D.B. Cooper
A 1971 artist's sketch of the alleged hijacker D.B. Cooper. FBI

DNA testing from a new suspect believed to be D.B. Cooper doesn't provide a match to the necktie the hijacker left behind on the jetliner in 1971, according to the FBI.

Special Agent Fred Gutt has warned that the test doesn't necessarily rule out the dead suspect

Gutt told the Seattle Times that there are three different DNA samples on the tie and that it's unclear where the hijacker got it.

"There are some questions about the tie itself: Was it a used tie, a borrowed tie?" Gutt said.

Marla Cooper, an alleged niece of the hijacker, recently came forward and said she had a role in renewing the FBI's probe into the 40-year-old case.

Marla Cooper told ABC News she is sure that her uncle Lynn Doyle Cooper is the one who pulled off the notorious 1971 hijacking by threatening to blow up a commercial jetliner before leaping from the airplane with a parachute and $200,000 in ransom.

Marla Cooper said she is certain after clarifying childhood memories about the incident and through recent conversations with her parents.

She recalled being 8 years old and hearing her two uncles making suspicious plans at her grandmother's Oregon home near where D.B. Cooper jumped.

"My two uncles, who I only saw at holiday time, were planning something very mischievous," she told ABC News. "I was watching them using some very expensive walkie-talkies that they had purchased. They left to supposedly go turkey hunting, and Thanksgiving morning I was waiting for them to return."

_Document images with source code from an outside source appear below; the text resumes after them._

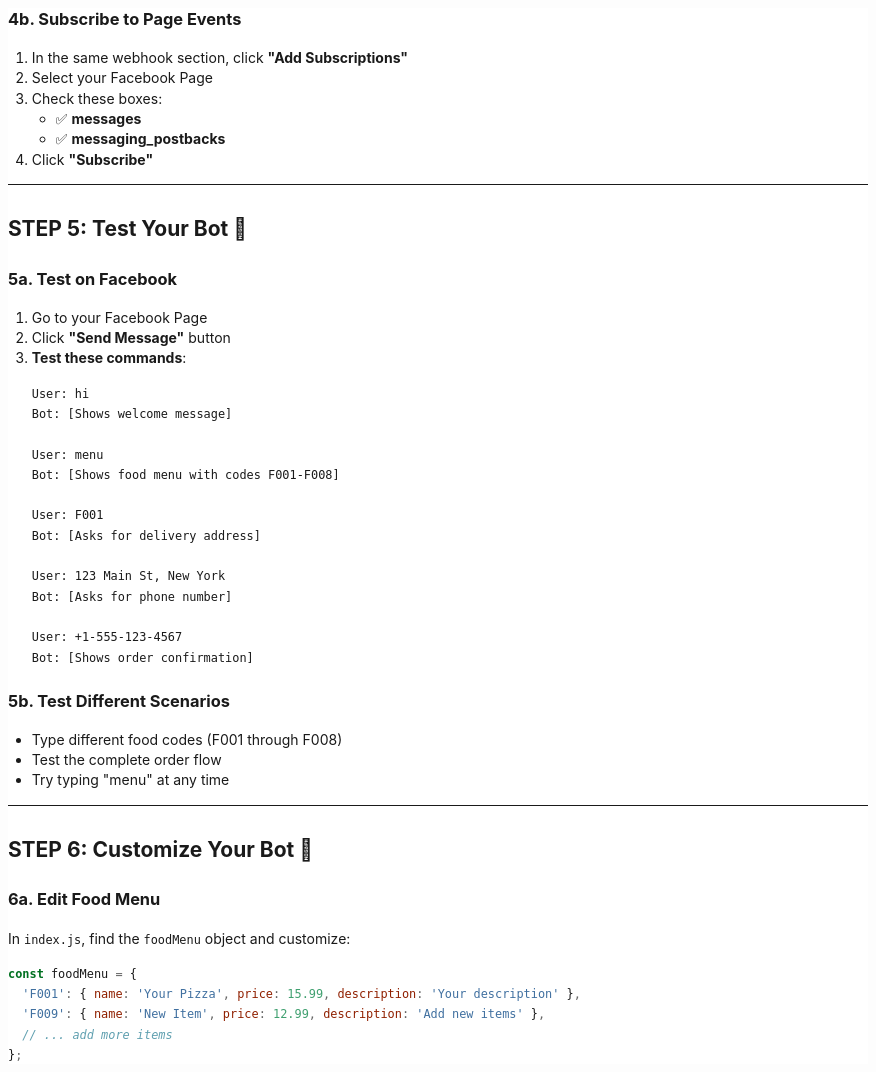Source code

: ### **4b. Subscribe to Page Events**
1. In the same webhook section, click **"Add Subscriptions"**
2. Select your Facebook Page
3. Check these boxes:
   - ✅ **messages**
   - ✅ **messaging_postbacks**
4. Click **"Subscribe"**

---

## **STEP 5: Test Your Bot** 🧪

### **5a. Test on Facebook**
1. Go to your Facebook Page
2. Click **"Send Message"** button
3. **Test these commands**:
   ```
   User: hi
   Bot: [Shows welcome message]
   
   User: menu
   Bot: [Shows food menu with codes F001-F008]
   
   User: F001
   Bot: [Asks for delivery address]
   
   User: 123 Main St, New York
   Bot: [Asks for phone number]
   
   User: +1-555-123-4567
   Bot: [Shows order confirmation]
   ```

### **5b. Test Different Scenarios**
- Type different food codes (F001 through F008)
- Test the complete order flow
- Try typing "menu" at any time

---

## **STEP 6: Customize Your Bot** 🎨

### **6a. Edit Food Menu**
In `index.js`, find the `foodMenu` object and customize:
```javascript
const foodMenu = {
  'F001': { name: 'Your Pizza', price: 15.99, description: 'Your description' },
  'F009': { name: 'New Item', price: 12.99, description: 'Add new items' },
  // ... add more items
};
```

One day later, Northwest Orient flight 305 was hijacked, and her uncle L.D. Cooper came home and said he was in a car accident.

"My uncle L.D. was wearing a white t-shirt and he was bloody and bruised and a mess, and I was horrified. I began to cry. My other uncle, who was with L.D., said Marla just shut up and go get your dad," Marla said, doubting there was ever a car accident, but that her uncle was the parachuting criminal.

"I heard my uncle say we did it, our money problems are over, we hijacked an airplane," she added.

Marla has provided FBI agents with a guitar strap and a Christmas photograph of her uncle picture with the same strap.

Federal investigators have checked hundreds of leads since D.B. Cooper parachuted from the flight with the ransom money.

The FBI recently said it was looking into a promising new lead from a retired law enforcement official that a man who died 10 years ago in the Pacific Northwest is Cooper.